▸ **Problem details**:
For the records that follow, restate each one word for word and leave the images behind.

(Extracted data entries)
• • • • • • •
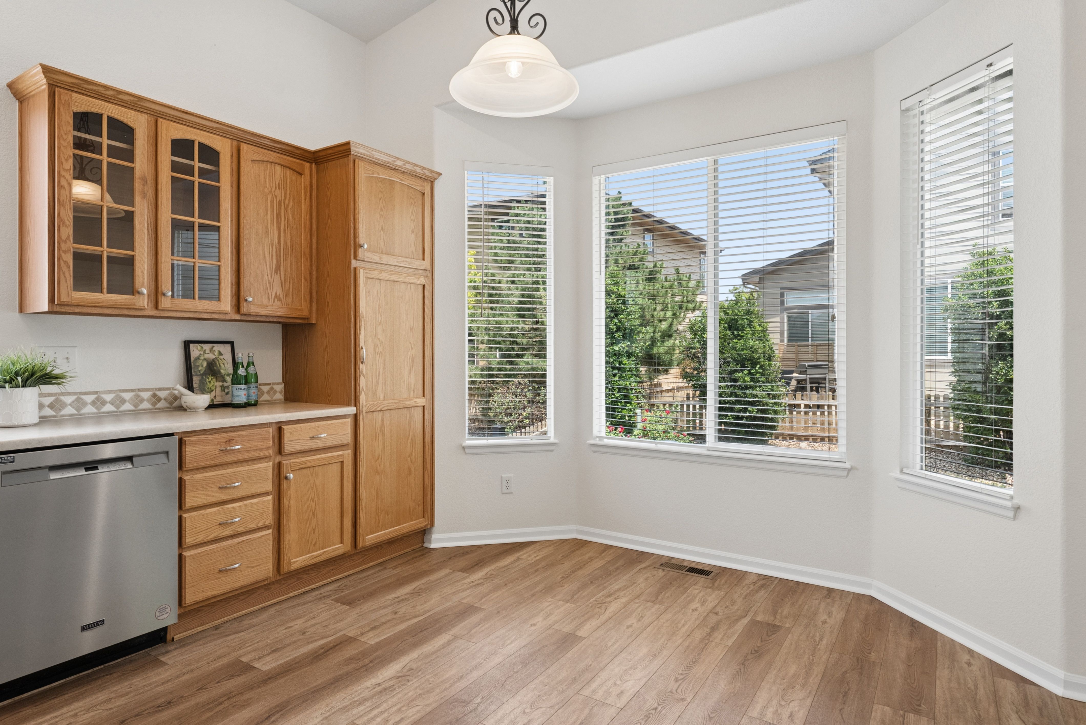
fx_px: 604
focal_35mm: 20
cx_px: 543
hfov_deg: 83.9
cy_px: 362
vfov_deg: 62.0
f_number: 8
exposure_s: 1/250
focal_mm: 20
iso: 1250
• • • • • • •
▸ **Answer below**:
fx_px: 604
focal_35mm: 20
cx_px: 543
hfov_deg: 83.9
cy_px: 362
vfov_deg: 62.0
f_number: 8
exposure_s: 1/250
focal_mm: 20
iso: 1250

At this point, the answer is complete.